Failing students a costly burden

Extra funding will NOT solve these problems. Get your children out and home educate them:

Failing students a costly burden

By JOHN HARTEVELT – The Press | Wednesday, 24 September 2008

Troublesome students cost the education system 10 times as much as others, a government report on the state of New Zealand’s schools reveals.

The annual report into the compulsory schools sector in New Zealand, tabled by Education Minister Chris Carter in Parliament yesterday, highlights marginal students as a leading concern.

“One of the most pressing issues our education system faces is supporting students considered to be at risk of educational and societal failure,” the report said.

“Many of these students exhibit behaviour difficulties.”

The report said intervention and support for children with the most severe behavioural problems was critical.

“These behaviours are persistent, outside the age-expected norm and expressed across social settings,” it said.

The public cost of services for children with severe conduct problems was about 10 times that for children of the same age without conduct problems.

“Although most New Zealand students are actively engaged in education, educators face a number of challenges, especially around disciplinary issues, including student safety, school environment and managing difficult behaviours,” the report said.

An earlier report by the Ministry of Social Development found up to 5 per cent of primary and intermediate schoolchildren have a conduct disorder or severe anti-social behaviour.

The report was released hours after a New Zealand Council for Educational Research (NZCER) survey was circulated by the Post Primary Teachers’ Association (PPTA).

The survey of teachers in the greater Wellington area found just over half said the severe behaviour of students limited the activities they would try with their classes.

“From the survey, it is clear that the impact on all of the other students of that disruption is really severe,” PPTA Hutt Valley regional executive member Martin Henry said.

Henry will present a paper on school discipline at next week’s PPTA conference which recommends funding be attached to students identified as a problem.

“These kids are in every classroom and every school and we think they need a funding formula that is attached directly to them,” Henry said.

The NZCER survey found an estimated 9% of students exhibited severely disruptive behaviour.

It also found:

41% of teachers were anxious about the severe behaviour of students.

28% said it made their general health poorer.

32% said that it undermined their confidence.

9% said they were frightened of students with severe behaviour.


32% of students who started NCEA in 2005 came out in 2007 with three qualifications an increase from the 26% of the 2002 cohort.

Just over one-fifth (21%) of students of the 2005 cohort came out with no NCEA qualifications down from 25% in 2006.

The number of students leaving school with no qualification of any kind was 18% in 2007, down from 25% in 2006 and 27% in 2005.

In 2007, 81% of 16-year-olds, 61% of 17-year-olds and 13% of 18-year-olds stayed on at school.
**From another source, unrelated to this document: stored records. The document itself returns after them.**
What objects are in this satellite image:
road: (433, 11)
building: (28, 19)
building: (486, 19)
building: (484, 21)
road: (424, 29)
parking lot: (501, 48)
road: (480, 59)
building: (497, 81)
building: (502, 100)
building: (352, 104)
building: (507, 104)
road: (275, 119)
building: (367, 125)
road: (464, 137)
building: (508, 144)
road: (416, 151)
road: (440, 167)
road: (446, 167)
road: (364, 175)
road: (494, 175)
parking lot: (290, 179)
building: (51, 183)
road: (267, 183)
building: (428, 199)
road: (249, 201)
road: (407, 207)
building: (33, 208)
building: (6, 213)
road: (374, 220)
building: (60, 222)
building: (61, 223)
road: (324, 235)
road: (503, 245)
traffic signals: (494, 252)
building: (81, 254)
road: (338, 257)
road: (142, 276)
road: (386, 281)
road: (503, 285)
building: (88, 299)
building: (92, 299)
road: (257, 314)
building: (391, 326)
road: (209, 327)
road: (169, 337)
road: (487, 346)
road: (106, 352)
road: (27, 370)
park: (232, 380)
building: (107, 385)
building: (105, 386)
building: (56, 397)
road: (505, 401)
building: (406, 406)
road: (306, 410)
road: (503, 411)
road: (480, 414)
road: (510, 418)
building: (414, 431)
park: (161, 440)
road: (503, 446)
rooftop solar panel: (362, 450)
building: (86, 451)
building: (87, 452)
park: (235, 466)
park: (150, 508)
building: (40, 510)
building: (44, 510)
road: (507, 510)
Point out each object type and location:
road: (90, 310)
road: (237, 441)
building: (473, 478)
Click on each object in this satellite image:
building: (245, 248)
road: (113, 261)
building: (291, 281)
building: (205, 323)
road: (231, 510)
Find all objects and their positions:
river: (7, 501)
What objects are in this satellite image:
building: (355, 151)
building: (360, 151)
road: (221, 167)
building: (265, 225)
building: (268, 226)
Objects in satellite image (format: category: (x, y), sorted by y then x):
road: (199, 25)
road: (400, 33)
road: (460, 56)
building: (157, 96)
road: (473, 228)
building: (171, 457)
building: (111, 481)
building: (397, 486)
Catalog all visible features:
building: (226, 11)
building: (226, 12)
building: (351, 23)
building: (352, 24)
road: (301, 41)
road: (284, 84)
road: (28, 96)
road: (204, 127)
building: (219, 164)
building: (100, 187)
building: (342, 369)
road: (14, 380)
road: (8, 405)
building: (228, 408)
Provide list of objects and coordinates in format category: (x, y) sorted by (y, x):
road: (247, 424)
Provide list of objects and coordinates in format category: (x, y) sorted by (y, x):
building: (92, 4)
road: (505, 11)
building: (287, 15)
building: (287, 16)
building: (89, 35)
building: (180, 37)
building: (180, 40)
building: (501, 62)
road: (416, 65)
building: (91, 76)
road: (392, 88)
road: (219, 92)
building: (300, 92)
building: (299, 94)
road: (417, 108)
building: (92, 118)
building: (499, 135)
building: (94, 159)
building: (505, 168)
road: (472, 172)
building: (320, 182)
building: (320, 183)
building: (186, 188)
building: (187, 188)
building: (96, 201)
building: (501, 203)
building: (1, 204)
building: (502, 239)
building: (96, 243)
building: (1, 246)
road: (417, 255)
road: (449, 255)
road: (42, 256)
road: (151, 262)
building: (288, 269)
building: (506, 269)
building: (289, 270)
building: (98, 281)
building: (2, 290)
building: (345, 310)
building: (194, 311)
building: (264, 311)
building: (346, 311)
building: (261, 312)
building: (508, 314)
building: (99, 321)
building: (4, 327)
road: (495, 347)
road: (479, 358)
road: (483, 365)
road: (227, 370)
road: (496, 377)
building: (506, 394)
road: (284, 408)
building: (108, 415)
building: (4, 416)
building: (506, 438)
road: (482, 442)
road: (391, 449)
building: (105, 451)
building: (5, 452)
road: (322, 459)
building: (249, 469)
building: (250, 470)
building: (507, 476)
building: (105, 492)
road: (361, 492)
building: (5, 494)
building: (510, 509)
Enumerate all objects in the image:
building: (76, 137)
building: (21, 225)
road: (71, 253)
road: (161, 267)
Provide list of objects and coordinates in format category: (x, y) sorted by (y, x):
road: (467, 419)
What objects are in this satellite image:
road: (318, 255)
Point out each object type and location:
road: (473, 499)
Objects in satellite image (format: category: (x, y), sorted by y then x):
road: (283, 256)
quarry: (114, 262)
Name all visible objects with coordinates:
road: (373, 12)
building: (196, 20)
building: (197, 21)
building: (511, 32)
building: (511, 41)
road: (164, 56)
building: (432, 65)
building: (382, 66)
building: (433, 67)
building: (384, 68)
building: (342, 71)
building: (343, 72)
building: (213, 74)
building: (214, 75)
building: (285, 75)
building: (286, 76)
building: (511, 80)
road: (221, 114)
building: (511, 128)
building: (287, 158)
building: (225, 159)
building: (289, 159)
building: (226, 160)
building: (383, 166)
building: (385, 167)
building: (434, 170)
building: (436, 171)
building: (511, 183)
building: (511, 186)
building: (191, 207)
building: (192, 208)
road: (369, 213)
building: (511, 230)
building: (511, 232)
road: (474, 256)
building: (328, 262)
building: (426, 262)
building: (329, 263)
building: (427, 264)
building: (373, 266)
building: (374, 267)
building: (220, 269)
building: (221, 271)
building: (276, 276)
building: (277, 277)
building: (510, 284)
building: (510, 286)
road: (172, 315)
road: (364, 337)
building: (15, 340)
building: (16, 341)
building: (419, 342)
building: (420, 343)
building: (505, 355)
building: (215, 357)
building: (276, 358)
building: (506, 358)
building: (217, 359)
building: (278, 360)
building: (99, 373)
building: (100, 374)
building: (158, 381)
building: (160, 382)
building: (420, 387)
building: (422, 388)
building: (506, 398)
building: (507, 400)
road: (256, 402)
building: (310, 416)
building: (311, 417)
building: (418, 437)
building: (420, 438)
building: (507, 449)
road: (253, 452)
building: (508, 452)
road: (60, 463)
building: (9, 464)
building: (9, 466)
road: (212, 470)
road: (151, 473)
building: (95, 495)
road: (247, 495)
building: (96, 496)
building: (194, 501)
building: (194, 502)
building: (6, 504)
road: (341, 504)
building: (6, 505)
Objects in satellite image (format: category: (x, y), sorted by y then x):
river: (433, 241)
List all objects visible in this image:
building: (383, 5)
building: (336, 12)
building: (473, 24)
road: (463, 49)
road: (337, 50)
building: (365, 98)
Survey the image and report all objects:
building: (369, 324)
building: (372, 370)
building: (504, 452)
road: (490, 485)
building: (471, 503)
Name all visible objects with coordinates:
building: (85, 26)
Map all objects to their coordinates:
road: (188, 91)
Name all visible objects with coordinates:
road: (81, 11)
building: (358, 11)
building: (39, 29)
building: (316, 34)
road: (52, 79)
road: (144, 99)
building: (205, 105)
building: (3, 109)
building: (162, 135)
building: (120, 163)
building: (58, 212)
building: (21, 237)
Female students achieved at higher rates than males, with 45% attaining at least a university entrance qualification, compared with 33% of male students.

Total government per-student funding of schools increased by 22.2% between 2003 and 2007, compared with an inflation rate of 11.6% over the same period.

During 2007, the Ministry of Education made 53 statutory interventions on school boards, compared with 51 in 2006 and 55 in 2005.